» **Supplied information**:
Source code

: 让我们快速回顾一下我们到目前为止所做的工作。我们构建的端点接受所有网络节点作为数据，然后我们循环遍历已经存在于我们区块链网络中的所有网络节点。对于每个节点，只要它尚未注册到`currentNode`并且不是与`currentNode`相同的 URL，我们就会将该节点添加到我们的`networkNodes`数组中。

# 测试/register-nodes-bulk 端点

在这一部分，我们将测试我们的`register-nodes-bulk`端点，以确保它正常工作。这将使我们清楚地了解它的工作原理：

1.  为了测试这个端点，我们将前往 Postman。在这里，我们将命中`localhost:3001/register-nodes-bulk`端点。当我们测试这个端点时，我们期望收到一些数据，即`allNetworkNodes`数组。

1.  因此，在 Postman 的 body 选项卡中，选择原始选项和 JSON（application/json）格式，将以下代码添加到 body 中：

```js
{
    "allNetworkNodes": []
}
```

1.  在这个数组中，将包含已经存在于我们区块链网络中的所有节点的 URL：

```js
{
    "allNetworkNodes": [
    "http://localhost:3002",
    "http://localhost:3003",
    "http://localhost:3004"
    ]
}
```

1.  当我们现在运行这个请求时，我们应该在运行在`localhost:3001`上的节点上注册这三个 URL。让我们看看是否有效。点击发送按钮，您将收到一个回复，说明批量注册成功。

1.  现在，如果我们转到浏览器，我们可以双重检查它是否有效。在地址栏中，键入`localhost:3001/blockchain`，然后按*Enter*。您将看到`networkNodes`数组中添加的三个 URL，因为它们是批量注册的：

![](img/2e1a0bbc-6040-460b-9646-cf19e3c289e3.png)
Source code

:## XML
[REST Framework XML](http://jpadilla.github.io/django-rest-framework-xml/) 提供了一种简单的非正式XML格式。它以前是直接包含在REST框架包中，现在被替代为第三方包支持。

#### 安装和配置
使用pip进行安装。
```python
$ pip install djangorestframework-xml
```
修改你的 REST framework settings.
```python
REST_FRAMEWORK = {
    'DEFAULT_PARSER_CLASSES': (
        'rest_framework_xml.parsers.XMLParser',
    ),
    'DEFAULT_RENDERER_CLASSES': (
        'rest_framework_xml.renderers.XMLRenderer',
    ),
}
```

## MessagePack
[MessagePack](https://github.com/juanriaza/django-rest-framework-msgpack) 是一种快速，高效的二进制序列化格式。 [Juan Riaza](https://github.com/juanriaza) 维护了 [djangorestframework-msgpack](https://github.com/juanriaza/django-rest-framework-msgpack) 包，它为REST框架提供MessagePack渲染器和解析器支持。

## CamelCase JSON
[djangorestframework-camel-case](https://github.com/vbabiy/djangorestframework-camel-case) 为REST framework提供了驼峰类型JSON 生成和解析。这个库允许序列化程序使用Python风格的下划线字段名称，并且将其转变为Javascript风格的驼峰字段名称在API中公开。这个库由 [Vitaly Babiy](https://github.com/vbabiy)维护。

» **Exercise**:
Out of the records above, pull the lines that include the word "register".

» **Exercise solution**:
# 测试/register-nodes-bulk 端点
在这一部分，我们将测试我们的`register-nodes-bulk`端点，以确保它正常工作。这将使我们清楚地了解它的工作原理：
1.  为了测试这个端点，我们将前往 Postman。在这里，我们将命中`localhost:3001/register-nodes-bulk`端点。当我们测试这个端点时，我们期望收到一些数据，即`allNetworkNodes`数组。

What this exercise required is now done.